Именно об этом наследии и о его применении к настоящему я давно размышлял, и именно об этом мне хотелось бы написать, хотя меня пугают трудность и сложность вопроса и я могу коснуться его лишь поверхностно.

Я не могу осветить его так, как он того заслуживает, но, попытавшись все же это сделать, я, быть может, смогу сослужить некоторую службу себе самому, внеся ясность в свои собственные мысли и подготовив свой разум к следующим этапам размышлений и деятельности.

Неизбежно мой подход будет часто носить личный характер: я буду говорить о том, как та или иная идея возникала в моем уме, какие формы она принимала, какое влияние она оказывала на меня и как она сказывалась на моих действиях. Речь будет идти также и о некоторых чисто личных переживаниях, которые не имеют никакого отношения к теме в ее широком понимании, но которые так или иначе окрашивали мои мысли и определяли мой подход ко всей проблеме.

Наши суждения о странах и народах основываются на многих факторах. Среди них большое значение имеет фактор личного общения, если таковое имело место. Если мы сами не знакомы с народом той или иной страны, мы обычно склонны выносить о нем еще менее правильное суждение, чем когда мы его знаем, считая его при этом совершенно чуждым и отличным от нас.

Что касается нашей собственной страны, то тут наши личные связи бесчисленны, и благодаря им в нашем сознании возникают многочисленные образы или некий сводный образ наших соотечественников. Так я заполнил картинную галерею моего ума.

В ней имеется несколько портретов ярких, живых, которые смотрят на меня, напоминая о некоторых возвышенных моментах жизни, — и тем не менее все это кажется таким далеким, похожим на когда-то прочитанную книгу. Есть там много и других картин — живых свидетельств былого товарищества и дружбы, которые так скрашивают жизнь. Там множество картин, изображающих народ — индийских мужчин, женщин и детей, сгрудившихся вместе и глядящих на меня, в то время как я пытаюсь постигнуть, о чем говорят эти тысячи глаз.

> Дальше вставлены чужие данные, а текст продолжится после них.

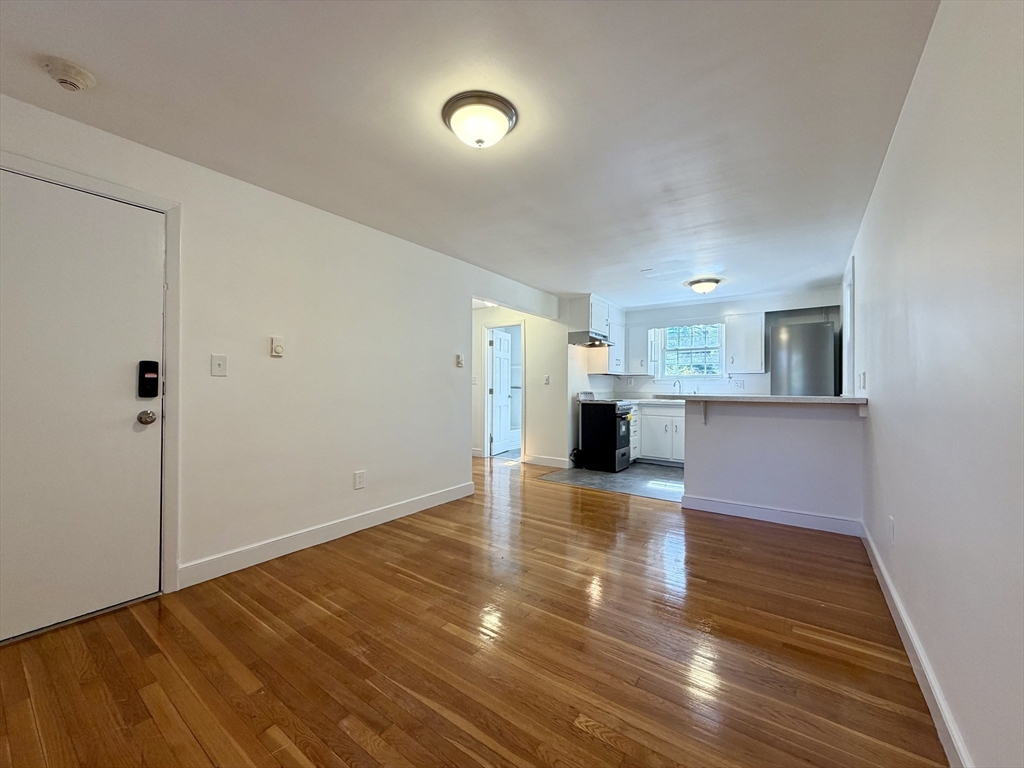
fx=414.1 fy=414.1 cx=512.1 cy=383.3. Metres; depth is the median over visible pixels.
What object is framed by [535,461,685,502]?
tile floor
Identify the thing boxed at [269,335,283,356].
thermostat
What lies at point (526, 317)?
hallway wall
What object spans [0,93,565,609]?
left wall
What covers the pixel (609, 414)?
stove
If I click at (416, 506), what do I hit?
baseboard
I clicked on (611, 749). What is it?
wood floor
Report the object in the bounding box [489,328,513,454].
interior door
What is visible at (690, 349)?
window
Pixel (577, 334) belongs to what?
range hood
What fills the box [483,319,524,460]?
door frame
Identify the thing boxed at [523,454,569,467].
baseboard
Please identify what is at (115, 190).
door frame
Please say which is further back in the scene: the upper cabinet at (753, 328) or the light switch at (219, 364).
the upper cabinet at (753, 328)
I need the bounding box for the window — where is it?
[655,323,723,380]
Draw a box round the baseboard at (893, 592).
[862,521,970,767]
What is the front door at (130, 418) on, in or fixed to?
in the left wall at (361, 452)
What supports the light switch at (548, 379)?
attached to the hallway wall at (526, 317)
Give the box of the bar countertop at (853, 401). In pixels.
[652,394,866,405]
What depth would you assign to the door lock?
2.15 m
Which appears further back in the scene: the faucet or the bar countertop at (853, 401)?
the faucet
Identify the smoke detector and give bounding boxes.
[41,56,95,90]
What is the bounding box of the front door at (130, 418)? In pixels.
[0,169,163,645]
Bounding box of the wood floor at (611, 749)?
[0,454,947,767]
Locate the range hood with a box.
[567,330,612,346]
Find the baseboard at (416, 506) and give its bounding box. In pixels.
[177,482,473,588]
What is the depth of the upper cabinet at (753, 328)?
5.61 m
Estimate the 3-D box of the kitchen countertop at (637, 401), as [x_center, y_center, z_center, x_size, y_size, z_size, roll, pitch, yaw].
[2.332,0.264,6.043,1.895,0.043,0.673,0,0,35]
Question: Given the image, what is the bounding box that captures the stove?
[576,390,634,471]
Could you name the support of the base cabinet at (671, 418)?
on the tile floor at (573, 472)
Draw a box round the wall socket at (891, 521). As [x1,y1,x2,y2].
[887,516,895,544]
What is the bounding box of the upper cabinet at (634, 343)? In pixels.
[626,322,650,375]
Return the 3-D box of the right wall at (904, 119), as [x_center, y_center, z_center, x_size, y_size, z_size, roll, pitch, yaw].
[1.938,-0.037,2.017,0.128,2.373,7.223,0,0,35]
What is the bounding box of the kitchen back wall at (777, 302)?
[596,285,845,397]
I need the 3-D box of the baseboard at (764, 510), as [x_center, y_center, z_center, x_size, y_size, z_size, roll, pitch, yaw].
[2.147,1.096,3.479,1.261,0.117,0.019,0,0,35]
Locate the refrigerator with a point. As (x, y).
(798, 364)
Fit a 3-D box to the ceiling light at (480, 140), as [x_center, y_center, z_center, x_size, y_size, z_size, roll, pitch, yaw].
[-0.152,-1.175,1.941,0.342,0.143,0.339,0,0,35]
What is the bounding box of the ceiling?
[0,0,940,306]
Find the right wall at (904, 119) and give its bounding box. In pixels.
[848,0,1023,767]
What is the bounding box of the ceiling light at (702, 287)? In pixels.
[687,277,720,294]
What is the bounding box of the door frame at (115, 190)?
[0,153,181,603]
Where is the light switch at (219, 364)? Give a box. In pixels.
[210,354,227,376]
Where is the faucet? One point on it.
(675, 384)
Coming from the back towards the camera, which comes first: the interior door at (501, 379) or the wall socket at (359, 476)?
the interior door at (501, 379)
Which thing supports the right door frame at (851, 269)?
attached to the right wall at (904, 119)
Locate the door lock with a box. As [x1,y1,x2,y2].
[137,360,159,397]
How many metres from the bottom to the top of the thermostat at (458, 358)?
0.131 m
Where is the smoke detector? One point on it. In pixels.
(66, 80)
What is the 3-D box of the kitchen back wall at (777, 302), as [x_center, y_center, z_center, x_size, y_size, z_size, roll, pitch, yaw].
[2.996,-0.028,6.076,3.188,2.386,0.131,0,0,35]
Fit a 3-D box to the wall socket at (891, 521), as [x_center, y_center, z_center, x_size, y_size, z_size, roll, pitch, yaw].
[1.915,0.745,2.095,0.013,0.124,0.075,0,0,35]
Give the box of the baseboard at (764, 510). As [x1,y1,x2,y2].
[680,494,863,536]
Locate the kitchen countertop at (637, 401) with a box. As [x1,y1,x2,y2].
[621,397,683,405]
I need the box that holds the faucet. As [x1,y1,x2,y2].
[672,379,681,394]
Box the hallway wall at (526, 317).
[470,301,571,469]
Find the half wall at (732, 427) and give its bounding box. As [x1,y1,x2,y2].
[682,400,864,530]
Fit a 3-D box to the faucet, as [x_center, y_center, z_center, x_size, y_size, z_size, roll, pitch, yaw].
[2.440,0.089,6.144,0.106,0.294,0.203,0,0,35]
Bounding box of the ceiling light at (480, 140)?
[442,91,517,147]
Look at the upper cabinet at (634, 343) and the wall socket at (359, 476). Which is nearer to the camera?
the wall socket at (359, 476)
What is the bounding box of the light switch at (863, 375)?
[858,371,866,390]
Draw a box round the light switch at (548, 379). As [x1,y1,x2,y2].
[543,374,550,384]
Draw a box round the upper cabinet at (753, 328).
[725,311,766,373]
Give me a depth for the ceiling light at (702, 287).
4.83 m
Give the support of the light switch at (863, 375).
attached to the right wall at (904, 119)
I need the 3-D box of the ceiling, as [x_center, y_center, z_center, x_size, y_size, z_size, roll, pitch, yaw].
[0.048,-1.269,3.630,4.972,0.107,7.894,0,0,35]
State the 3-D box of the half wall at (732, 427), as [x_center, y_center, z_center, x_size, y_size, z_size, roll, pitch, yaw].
[2.173,0.644,3.582,1.404,1.017,0.133,0,0,35]
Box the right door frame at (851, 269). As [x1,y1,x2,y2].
[842,255,855,398]
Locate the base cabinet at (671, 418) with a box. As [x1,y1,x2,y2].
[635,402,685,464]
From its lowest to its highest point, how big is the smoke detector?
0.055 m
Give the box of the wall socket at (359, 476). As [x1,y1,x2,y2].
[353,470,365,489]
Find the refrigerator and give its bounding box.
[768,319,837,396]
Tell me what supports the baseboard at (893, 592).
attached to the right wall at (904, 119)
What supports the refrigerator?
on the tile floor at (573, 472)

Я начну свой рассказ с главы, полностью посвященной моей личной жизни, ибо это дает ключ к тому настроению, в котором я находился в течение месяца, непосредственно последовавшего за тем периодом, который описан в конце моей автобиографии. Однако эта книга не будет новой автобиографией, хотя я боюсь, что личный элемент будет занимать в ней немало места.

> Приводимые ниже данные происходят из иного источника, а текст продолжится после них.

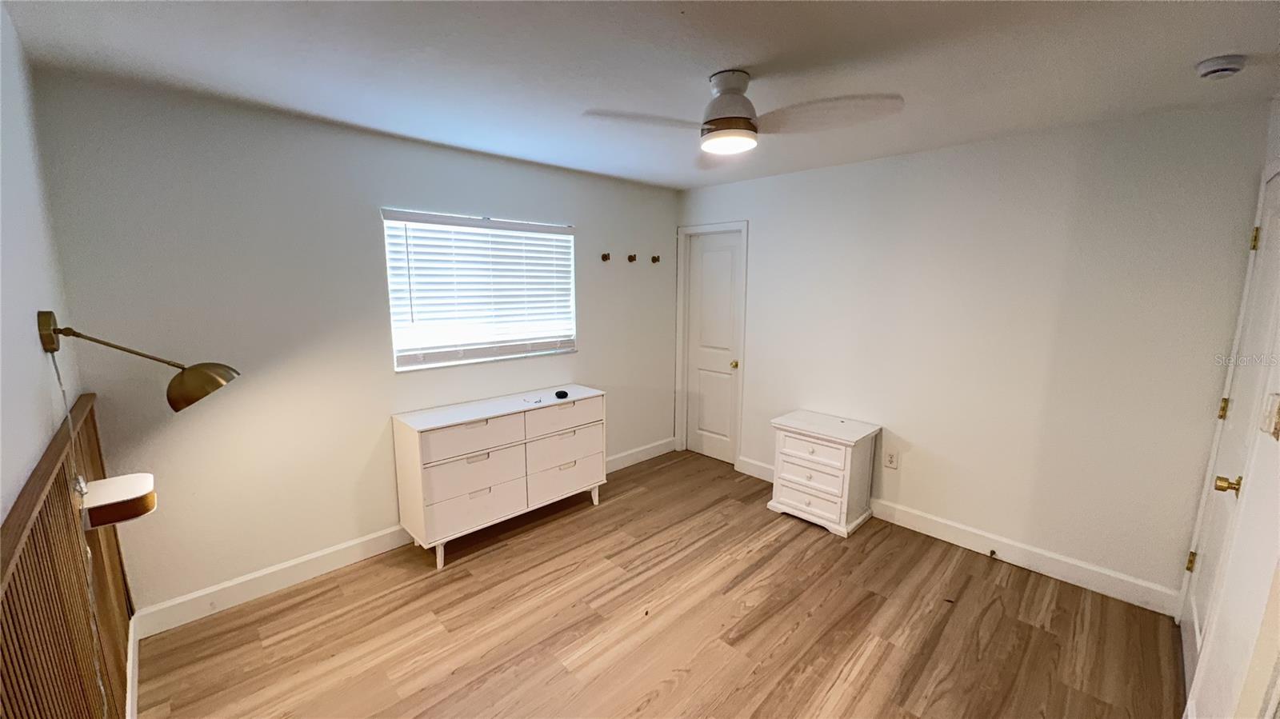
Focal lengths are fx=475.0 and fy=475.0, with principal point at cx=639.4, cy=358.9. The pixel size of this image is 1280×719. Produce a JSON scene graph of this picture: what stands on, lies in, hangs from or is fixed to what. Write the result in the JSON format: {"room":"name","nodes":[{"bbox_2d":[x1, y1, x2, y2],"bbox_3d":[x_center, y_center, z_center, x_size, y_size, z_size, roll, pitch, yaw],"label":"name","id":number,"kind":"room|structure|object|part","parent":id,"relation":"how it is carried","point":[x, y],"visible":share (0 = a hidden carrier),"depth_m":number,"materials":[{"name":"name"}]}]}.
{"room":"bedroom","nodes":[
{"label":"bedroom","id":0,"kind":"room"},
{"bbox_2d":[0,8,131,715],"bbox_3d":[-1.215,0.318,0.780,0.135,2.484,3.641,-9,13,-44],"label":"left wall","id":1,"kind":"structure","parent":0,"point":[19,210],"depth_m":1.34,"materials":[{"name":"white paint"}]},
{"bbox_2d":[0,395,134,718],"bbox_3d":[-1.295,0.892,1.084,0.032,1.142,2.661,-9,13,-44],"label":"wood paneling","id":2,"kind":"object","parent":1,"relation":"attached to","point":[58,450],"visible":0.92,"depth_m":1.22,"materials":[{"name":"brown wood"}]},
{"bbox_2d":[79,472,157,528],"bbox_3d":[-1.693,0.458,1.548,0.167,0.089,0.190,-9,13,-44],"label":"wall shelf","id":3,"kind":"object","parent":2,"relation":"attached to","point":[102,487],"visible":0.94,"depth_m":1.51,"materials":[{"name":"wood"}]},
{"bbox_2d":[124,612,139,718],"bbox_3d":[-1.182,1.421,1.038,0.017,0.122,3.249,-9,13,-44],"label":"baseboard","id":4,"kind":"structure","parent":1,"relation":"attached to","point":[128,679],"depth_m":1.91,"materials":[{"name":"white paint"}]},
{"bbox_2d":[39,308,238,410],"bbox_3d":[-1.566,0.005,1.520,0.426,0.333,0.249,-9,13,-44],"label":"wall lamp","id":5,"kind":"object","parent":1,"relation":"attached to","point":[200,389],"visible":0.99,"depth_m":1.52,"materials":[{"name":"metal"}]},
{"bbox_2d":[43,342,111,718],"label":"lamp cord","id":6,"kind":"object","parent":5,"relation":"hanging from","point":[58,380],"visible":0.95,"depth_m":1.34,"materials":[{"name":"white plastic"}]},
{"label":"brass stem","id":7,"kind":"part","parent":5,"relation":"part of","materials":[{"name":"metal"}]},
{"bbox_3d":[-1.425,0.080,1.560,0.202,0.131,0.202,2,10,9],"label":"lamp shade","id":8,"kind":"part","parent":5,"relation":"part of","materials":[{"name":"gold metal"}]},
{"bbox_2d":[34,72,679,622],"bbox_3d":[-1.016,-0.123,3.322,3.888,2.450,0.151,-9,13,-44],"label":"back wall","id":9,"kind":"structure","parent":0,"point":[250,565],"depth_m":2.43,"materials":[{"name":"paint"}]},
{"bbox_2d":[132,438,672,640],"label":"baseboard","id":10,"kind":"structure","parent":9,"relation":"attached to","point":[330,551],"depth_m":2.55,"materials":[{"name":"white paint"}]},
{"bbox_2d":[380,208,578,370],"bbox_3d":[-1.027,-0.468,3.272,1.327,0.951,0.107,-9,13,-44],"label":"window","id":11,"kind":"structure","parent":9,"relation":"in","point":[399,368],"depth_m":3.20,"materials":[{"name":"white plastic"}]},
{"bbox_2d":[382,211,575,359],"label":"window blinds","id":12,"kind":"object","parent":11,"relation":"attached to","point":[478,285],"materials":[{"name":"white plastic"}]},
{"bbox_2d":[600,252,611,261],"bbox_3d":[-0.267,-0.805,3.768,0.045,0.069,0.092,-9,13,-44],"label":"wall hook","id":13,"kind":"object","parent":9,"relation":"attached to","point":[605,257],"visible":0.98,"depth_m":3.77,"materials":[{"name":"brown"}]},
{"bbox_2d":[626,252,637,262],"bbox_3d":[-0.059,-0.835,3.948,0.049,0.071,0.097,-9,13,-44],"label":"wall hook","id":14,"kind":"object","parent":9,"relation":"attached to","point":[630,258],"visible":0.98,"depth_m":3.95,"materials":[{"name":"brown"}]},
{"bbox_2d":[650,254,660,262],"bbox_3d":[0.142,-0.871,4.165,0.048,0.071,0.089,-9,13,-44],"label":"wall hook","id":15,"kind":"object","parent":9,"relation":"attached to","point":[654,258],"visible":0.98,"depth_m":4.17,"materials":[{"name":"brown"}]},
{"bbox_2d":[1,0,1279,190],"bbox_3d":[0.287,-1.158,1.828,3.981,0.106,3.985,-9,13,-44],"label":"ceiling","id":16,"kind":"structure","parent":0,"point":[755,54],"depth_m":1.76,"materials":[{"name":"white paint"}]},
{"bbox_2d":[584,69,904,162],"bbox_3d":[0.378,-0.991,1.869,1.009,0.277,1.018,-9,13,-44],"label":"ceiling fan","id":17,"kind":"object","parent":16,"relation":"attached to","point":[746,122],"visible":0.99,"depth_m":1.84,"materials":[{"name":"white metal"}]},
{"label":"fan blade","id":18,"kind":"part","parent":17,"relation":"part of","materials":[{"name":"white wood"}]},
{"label":"motor housing","id":19,"kind":"part","parent":17,"relation":"part of","materials":[{"name":"white metal"}]},
{"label":"fan blade","id":20,"kind":"part","parent":17,"relation":"part of","materials":[{"name":"white wood"}]},
{"bbox_2d":[1194,53,1247,78],"bbox_3d":[2.118,-1.061,1.732,0.129,0.044,0.129,-9,13,-44],"label":"smoke detector","id":21,"kind":"object","parent":16,"relation":"attached to","point":[1223,67],"visible":0.97,"depth_m":1.71,"materials":[{"name":"white plastic"}]},
{"bbox_2d":[134,447,1185,718],"bbox_3d":[0.253,1.366,2.135,3.985,0.101,3.946,-9,13,-44],"label":"floor","id":22,"kind":"structure","parent":0,"point":[491,558],"depth_m":2.26,"materials":[{"name":"brown wood"}]},
{"bbox_2d":[392,386,607,569],"bbox_3d":[-0.857,0.708,3.193,1.324,0.845,0.429,-9,13,-44],"label":"dresser","id":23,"kind":"object","parent":22,"relation":"on","point":[418,444],"visible":0.99,"depth_m":2.93,"materials":[{"name":"white paint"}]},
{"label":"leg","id":24,"kind":"part","parent":23,"relation":"part of","materials":[{"name":"white wood"}]},
{"bbox_3d":[-0.985,0.896,2.843,0.586,0.215,0.086,-9,13,-44],"label":"drawer","id":25,"kind":"part","parent":23,"relation":"part of","materials":[{"name":"white wood"}]},
{"bbox_3d":[-0.962,0.455,2.797,0.582,0.178,0.039,-9,13,-44],"label":"drawer","id":26,"kind":"part","parent":23,"relation":"part of","materials":[{"name":"white wood"}]},
{"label":"drawer","id":27,"kind":"part","parent":23,"relation":"part of","materials":[{"name":"white wood"}]},
{"bbox_2d":[520,395,543,404],"bbox_3d":[-0.729,0.276,3.213,0.128,0.016,0.141,0,9,-5],"label":"eyeglasses","id":28,"kind":"object","parent":23,"relation":"on","point":[540,400],"visible":0.99,"depth_m":3.19,"materials":[{"name":"plastic"}]},
{"bbox_2d":[554,389,568,398],"bbox_3d":[-0.552,0.244,3.338,0.081,0.037,0.125,-3,10,-20],"label":"small black object","id":29,"kind":"object","parent":23,"relation":"on","point":[566,394],"visible":0.98,"depth_m":3.30,"materials":[{"name":"black plastic"}]},
{"bbox_3d":[-0.511,0.390,3.211,0.591,0.173,0.036,-9,13,-44],"label":"drawer","id":30,"kind":"part","parent":23,"relation":"part of","materials":[{"name":"white wood"}]},
{"bbox_3d":[-0.532,0.825,3.300,0.565,0.219,0.080,-9,13,-44],"label":"drawer","id":31,"kind":"part","parent":23,"relation":"part of","materials":[{"name":"white wood"}]},
{"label":"drawer","id":32,"kind":"part","parent":23,"relation":"part of","materials":[{"name":"white wood"}]},
{"bbox_2d":[767,409,880,538],"bbox_3d":[1.269,0.781,3.358,0.466,0.674,0.612,-9,13,-44],"label":"nightstand","id":33,"kind":"object","parent":22,"relation":"on","point":[790,450],"visible":0.99,"depth_m":3.21,"materials":[{"name":"white paint"}]},
{"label":"drawer","id":34,"kind":"part","parent":33,"relation":"part of","materials":[{"name":"white wood"}]},
{"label":"drawer","id":35,"kind":"part","parent":33,"relation":"part of","materials":[{"name":"white wood"}]},
{"bbox_3d":[1.125,0.611,3.144,0.039,0.161,0.427,-9,13,-44],"label":"drawer","id":36,"kind":"part","parent":33,"relation":"part of","materials":[{"name":"white wood"}]},
{"bbox_2d":[678,97,1271,609],"bbox_3d":[1.584,-0.120,3.398,0.145,2.448,3.551,-9,13,-44],"label":"right wall","id":37,"kind":"structure","parent":0,"point":[760,357],"depth_m":2.68,"materials":[{"name":"white paint"}]},
{"bbox_2d":[675,220,747,466],"bbox_3d":[0.678,-0.126,4.324,0.160,2.138,0.758,-9,13,-44],"label":"door frame","id":38,"kind":"structure","parent":37,"relation":"attached to","point":[744,225],"depth_m":4.33,"materials":[{"name":"white paint"}]},
{"bbox_2d":[684,229,743,465],"bbox_3d":[0.651,-0.075,4.301,0.102,2.037,0.605,-9,13,-44],"label":"door","id":39,"kind":"structure","parent":37,"relation":"in","point":[730,298],"depth_m":4.31,"materials":[{"name":"white paint"}]},
{"bbox_3d":[0.814,0.049,4.123,0.067,0.062,0.063,-9,13,-44],"label":"doorknob","id":40,"kind":"part","parent":39,"relation":"part of","materials":[{"name":"gold metal"}]},
{"bbox_2d":[884,448,898,469],"bbox_3d":[1.708,0.679,3.231,0.009,0.119,0.074,-9,13,-44],"label":"wall socket","id":41,"kind":"object","parent":37,"relation":"attached to","point":[892,460],"visible":0.98,"depth_m":3.23,"materials":[{"name":"white plastic"}]},
{"bbox_2d":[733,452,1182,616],"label":"baseboard","id":42,"kind":"structure","parent":37,"relation":"attached to","point":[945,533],"depth_m":2.77,"materials":[{"name":"white paint"}]},
{"bbox_2d":[987,548,997,558],"bbox_3d":[2.095,1.168,2.829,0.079,0.029,0.026,-9,13,-44],"label":"door stop","id":43,"kind":"object","parent":42,"relation":"attached to","point":[991,554],"visible":0.97,"depth_m":2.84,"materials":[{"name":"metal"}]},
{"bbox_2d":[1178,96,1279,718],"bbox_3d":[1.564,0.300,1.036,3.432,2.458,0.137,-9,13,-44],"label":"right wall","id":44,"kind":"structure","parent":0,"point":[1278,462],"depth_m":1.40,"materials":[{"name":"white paint"}]},
{"bbox_2d":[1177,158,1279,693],"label":"door frame","id":45,"kind":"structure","parent":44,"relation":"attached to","point":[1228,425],"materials":[{"name":"white paint"}]},
{"bbox_2d":[1178,164,1279,703],"bbox_3d":[2.292,0.344,1.831,0.834,2.071,0.093,-9,13,-44],"label":"door","id":46,"kind":"structure","parent":44,"relation":"in","point":[1188,661],"depth_m":1.90,"materials":[{"name":"white paint"}]},
{"bbox_3d":[2.651,0.977,2.295,0.029,0.094,0.031,-9,13,-44],"label":"hinge","id":47,"kind":"part","parent":46,"relation":"part of","materials":[{"name":"gold metal"}]},
{"bbox_3d":[2.546,0.220,2.085,0.026,0.092,0.027,-9,13,-44],"label":"hinge","id":48,"kind":"part","parent":46,"relation":"part of","materials":[{"name":"gold metal"}]},
{"bbox_3d":[2.156,0.462,1.752,0.062,0.062,0.069,-9,13,-44],"label":"brass doorknob","id":49,"kind":"part","parent":46,"relation":"part of","materials":[{"name":"gold metal"}]},
{"bbox_3d":[2.555,-0.494,1.982,0.025,0.097,0.027,-9,13,-44],"label":"hinge","id":50,"kind":"part","parent":46,"relation":"part of","materials":[{"name":"gold metal"}]},
{"bbox_2d":[1259,392,1279,438],"bbox_3d":[1.759,0.157,1.324,0.070,0.117,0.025,-9,13,-44],"label":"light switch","id":51,"kind":"object","parent":44,"relation":"attached to","point":[1274,405],"visible":0.97,"depth_m":1.31,"materials":[{"name":"plastic"}]}
]}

Мировая война продолжается. Сидя здесь, в Ахмаднагарской тюрьме, обреченный на бездействие в то самое время, когда весь мир охвачен неистовой деятельностью, я подчас испытываю некоторое волнение и думаю о тех больших проблемах и дерзких предприятиях, которыми были заполнены мои мысли на протяжении этих долгих лет.

Я пытаюсь рассматривать войну абстрактно, так, как рассматривают какое-нибудь стихийное явление, какую-нибудь катастрофу — сильное землетрясение или наводнение. Разумеется, из этого ничего не получается. Но ничего другого, по-видимому, не придумать, если я хочу оградить себя от слишком сильной боли, ненависти и волнения. И в этом мощном проявлении дикой и разрушительной силы природы собственные мои беды и мое я становятся ничего не значащими.

Я вспоминаю слова, сказанные Ганди в тот роковой вечер, 8 августа 1942 года: «Мы должны глядеть в лицо миру спокойными и ясными глазами, несмотря на то что глаза мира сегодня налиты кровью».